[Instruction] Please repeat the lines of the records below word for word, starting with the line containing "catalogue / barcode: US 2491670" and going through the line containing "collectors: G. P.", including both of those lines.

Data items:
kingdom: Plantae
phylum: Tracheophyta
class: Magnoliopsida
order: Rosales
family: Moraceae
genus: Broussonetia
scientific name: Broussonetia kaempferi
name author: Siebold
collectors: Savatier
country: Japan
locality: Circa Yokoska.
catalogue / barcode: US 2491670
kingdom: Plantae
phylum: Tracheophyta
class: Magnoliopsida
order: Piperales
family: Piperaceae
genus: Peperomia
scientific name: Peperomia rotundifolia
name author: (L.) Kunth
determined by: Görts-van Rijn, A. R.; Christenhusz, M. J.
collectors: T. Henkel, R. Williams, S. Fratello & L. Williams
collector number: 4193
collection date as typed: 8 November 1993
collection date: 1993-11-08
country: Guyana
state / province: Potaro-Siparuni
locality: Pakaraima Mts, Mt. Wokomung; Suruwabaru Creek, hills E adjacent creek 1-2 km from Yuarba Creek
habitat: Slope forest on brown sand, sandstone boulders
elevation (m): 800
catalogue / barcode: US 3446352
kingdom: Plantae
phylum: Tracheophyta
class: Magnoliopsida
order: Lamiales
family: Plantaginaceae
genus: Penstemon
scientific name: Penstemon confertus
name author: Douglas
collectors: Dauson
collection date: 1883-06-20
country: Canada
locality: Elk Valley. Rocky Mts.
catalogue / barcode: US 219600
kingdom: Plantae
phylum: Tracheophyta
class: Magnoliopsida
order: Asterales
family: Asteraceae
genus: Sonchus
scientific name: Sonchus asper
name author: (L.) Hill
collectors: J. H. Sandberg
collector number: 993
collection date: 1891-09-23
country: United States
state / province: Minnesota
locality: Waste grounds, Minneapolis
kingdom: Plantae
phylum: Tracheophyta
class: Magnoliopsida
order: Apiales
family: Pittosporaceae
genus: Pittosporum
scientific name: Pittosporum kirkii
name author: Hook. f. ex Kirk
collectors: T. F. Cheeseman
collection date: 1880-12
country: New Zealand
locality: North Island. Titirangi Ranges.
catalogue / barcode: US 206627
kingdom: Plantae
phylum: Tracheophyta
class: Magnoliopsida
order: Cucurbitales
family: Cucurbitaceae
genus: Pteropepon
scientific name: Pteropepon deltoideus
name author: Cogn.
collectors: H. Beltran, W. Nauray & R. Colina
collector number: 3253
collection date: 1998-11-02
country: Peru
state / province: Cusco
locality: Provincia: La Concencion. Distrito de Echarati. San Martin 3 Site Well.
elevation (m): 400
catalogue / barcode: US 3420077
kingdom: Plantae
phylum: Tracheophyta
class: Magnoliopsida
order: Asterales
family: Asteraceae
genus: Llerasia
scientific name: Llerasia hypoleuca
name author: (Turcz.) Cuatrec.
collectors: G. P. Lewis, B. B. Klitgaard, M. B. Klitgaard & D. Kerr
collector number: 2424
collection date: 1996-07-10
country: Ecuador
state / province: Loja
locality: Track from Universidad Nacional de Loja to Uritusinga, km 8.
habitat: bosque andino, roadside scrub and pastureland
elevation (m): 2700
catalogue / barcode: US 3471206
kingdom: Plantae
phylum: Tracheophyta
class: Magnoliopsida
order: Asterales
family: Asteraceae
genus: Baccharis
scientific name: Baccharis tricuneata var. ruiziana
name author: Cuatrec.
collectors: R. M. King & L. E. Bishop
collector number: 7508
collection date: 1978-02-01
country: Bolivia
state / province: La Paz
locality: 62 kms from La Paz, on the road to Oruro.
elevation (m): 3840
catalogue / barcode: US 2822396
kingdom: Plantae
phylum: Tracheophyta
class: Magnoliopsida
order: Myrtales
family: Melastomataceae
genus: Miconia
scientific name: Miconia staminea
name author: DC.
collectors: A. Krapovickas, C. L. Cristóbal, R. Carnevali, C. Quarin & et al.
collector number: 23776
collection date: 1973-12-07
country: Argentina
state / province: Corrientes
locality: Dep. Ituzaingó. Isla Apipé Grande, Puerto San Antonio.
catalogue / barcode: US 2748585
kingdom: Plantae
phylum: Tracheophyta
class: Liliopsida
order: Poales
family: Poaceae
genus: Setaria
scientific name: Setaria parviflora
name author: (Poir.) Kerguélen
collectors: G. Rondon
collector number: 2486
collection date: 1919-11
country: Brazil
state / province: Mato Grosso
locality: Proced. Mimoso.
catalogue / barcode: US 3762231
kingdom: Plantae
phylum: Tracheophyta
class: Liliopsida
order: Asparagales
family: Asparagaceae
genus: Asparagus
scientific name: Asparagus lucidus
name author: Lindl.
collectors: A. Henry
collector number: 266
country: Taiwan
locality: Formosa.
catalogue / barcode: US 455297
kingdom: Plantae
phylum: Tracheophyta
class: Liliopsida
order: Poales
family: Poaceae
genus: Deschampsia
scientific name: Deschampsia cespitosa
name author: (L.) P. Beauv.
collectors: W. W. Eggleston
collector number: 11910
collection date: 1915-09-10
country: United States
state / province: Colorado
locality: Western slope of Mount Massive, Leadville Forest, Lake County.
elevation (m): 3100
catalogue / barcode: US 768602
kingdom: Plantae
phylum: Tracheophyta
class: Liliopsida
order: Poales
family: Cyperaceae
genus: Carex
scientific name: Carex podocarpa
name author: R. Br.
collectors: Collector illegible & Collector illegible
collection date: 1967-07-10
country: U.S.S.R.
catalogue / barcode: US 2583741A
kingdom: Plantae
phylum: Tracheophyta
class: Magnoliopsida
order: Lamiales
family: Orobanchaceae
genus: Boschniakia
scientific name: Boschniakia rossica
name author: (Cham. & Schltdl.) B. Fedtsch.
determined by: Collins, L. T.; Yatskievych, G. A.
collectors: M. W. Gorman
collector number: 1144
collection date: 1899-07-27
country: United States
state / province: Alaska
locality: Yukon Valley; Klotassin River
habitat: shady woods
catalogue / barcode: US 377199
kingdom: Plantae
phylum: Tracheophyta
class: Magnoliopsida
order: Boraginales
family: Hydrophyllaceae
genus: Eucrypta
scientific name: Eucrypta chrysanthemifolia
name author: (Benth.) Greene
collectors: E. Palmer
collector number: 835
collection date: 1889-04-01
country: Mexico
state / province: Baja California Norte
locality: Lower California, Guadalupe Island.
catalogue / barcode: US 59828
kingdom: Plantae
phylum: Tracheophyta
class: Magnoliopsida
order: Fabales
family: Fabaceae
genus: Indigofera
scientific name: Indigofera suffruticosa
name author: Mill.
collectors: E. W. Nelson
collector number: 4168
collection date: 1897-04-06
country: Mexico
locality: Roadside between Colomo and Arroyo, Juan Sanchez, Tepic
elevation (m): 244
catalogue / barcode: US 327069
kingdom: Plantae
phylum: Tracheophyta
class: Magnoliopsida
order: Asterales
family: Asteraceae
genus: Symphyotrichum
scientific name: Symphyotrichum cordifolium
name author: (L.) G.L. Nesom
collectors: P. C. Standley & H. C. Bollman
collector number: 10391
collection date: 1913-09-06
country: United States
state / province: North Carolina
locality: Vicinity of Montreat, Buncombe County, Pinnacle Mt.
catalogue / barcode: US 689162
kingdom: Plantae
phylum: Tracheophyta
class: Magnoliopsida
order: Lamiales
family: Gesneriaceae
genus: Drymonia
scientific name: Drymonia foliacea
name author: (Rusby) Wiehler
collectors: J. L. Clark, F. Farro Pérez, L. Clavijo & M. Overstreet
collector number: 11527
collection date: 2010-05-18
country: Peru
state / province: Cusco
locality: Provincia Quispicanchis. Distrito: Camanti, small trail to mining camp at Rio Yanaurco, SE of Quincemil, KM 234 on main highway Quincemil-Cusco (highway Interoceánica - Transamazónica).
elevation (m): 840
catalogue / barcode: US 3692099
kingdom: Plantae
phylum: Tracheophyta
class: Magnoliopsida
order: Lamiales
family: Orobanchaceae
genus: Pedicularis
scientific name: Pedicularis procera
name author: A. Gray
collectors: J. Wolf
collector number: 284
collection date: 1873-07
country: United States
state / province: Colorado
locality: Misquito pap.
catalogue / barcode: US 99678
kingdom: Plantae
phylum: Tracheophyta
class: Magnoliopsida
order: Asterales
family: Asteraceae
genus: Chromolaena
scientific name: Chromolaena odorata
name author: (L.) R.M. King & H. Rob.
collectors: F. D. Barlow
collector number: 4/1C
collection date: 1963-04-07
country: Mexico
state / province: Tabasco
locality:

[Answer to this problem]
catalogue / barcode: US 2491670
kingdom: Plantae
phylum: Tracheophyta
class: Magnoliopsida
order: Piperales
family: Piperaceae
genus: Peperomia
scientific name: Peperomia rotundifolia
name author: (L.) Kunth
determined by: Görts-van Rijn, A. R.; Christenhusz, M. J.
collectors: T. Henkel, R. Williams, S. Fratello & L. Williams
collector number: 4193
collection date as typed: 8 November 1993
collection date: 1993-11-08
country: Guyana
state / province: Potaro-Siparuni
locality: Pakaraima Mts, Mt. Wokomung; Suruwabaru Creek, hills E adjacent creek 1-2 km from Yuarba Creek
habitat: Slope forest on brown sand, sandstone boulders
elevation (m): 800
catalogue / barcode: US 3446352
kingdom: Plantae
phylum: Tracheophyta
class: Magnoliopsida
order: Lamiales
family: Plantaginaceae
genus: Penstemon
scientific name: Penstemon confertus
name author: Douglas
collectors: Dauson
collection date: 1883-06-20
country: Canada
locality: Elk Valley. Rocky Mts.
catalogue / barcode: US 219600
kingdom: Plantae
phylum: Tracheophyta
class: Magnoliopsida
order: Asterales
family: Asteraceae
genus: Sonchus
scientific name: Sonchus asper
name author: (L.) Hill
collectors: J. H. Sandberg
collector number: 993
collection date: 1891-09-23
country: United States
state / province: Minnesota
locality: Waste grounds, Minneapolis
kingdom: Plantae
phylum: Tracheophyta
class: Magnoliopsida
order: Apiales
family: Pittosporaceae
genus: Pittosporum
scientific name: Pittosporum kirkii
name author: Hook. f. ex Kirk
collectors: T. F. Cheeseman
collection date: 1880-12
country: New Zealand
locality: North Island. Titirangi Ranges.
catalogue / barcode: US 206627
kingdom: Plantae
phylum: Tracheophyta
class: Magnoliopsida
order: Cucurbitales
family: Cucurbitaceae
genus: Pteropepon
scientific name: Pteropepon deltoideus
name author: Cogn.
collectors: H. Beltran, W. Nauray & R. Colina
collector number: 3253
collection date: 1998-11-02
country: Peru
state / province: Cusco
locality: Provincia: La Concencion. Distrito de Echarati. San Martin 3 Site Well.
elevation (m): 400
catalogue / barcode: US 3420077
kingdom: Plantae
phylum: Tracheophyta
class: Magnoliopsida
order: Asterales
family: Asteraceae
genus: Llerasia
scientific name: Llerasia hypoleuca
name author: (Turcz.) Cuatrec.
collectors: G. P. Lewis, B. B. Klitgaard, M. B. Klitgaard & D. Kerr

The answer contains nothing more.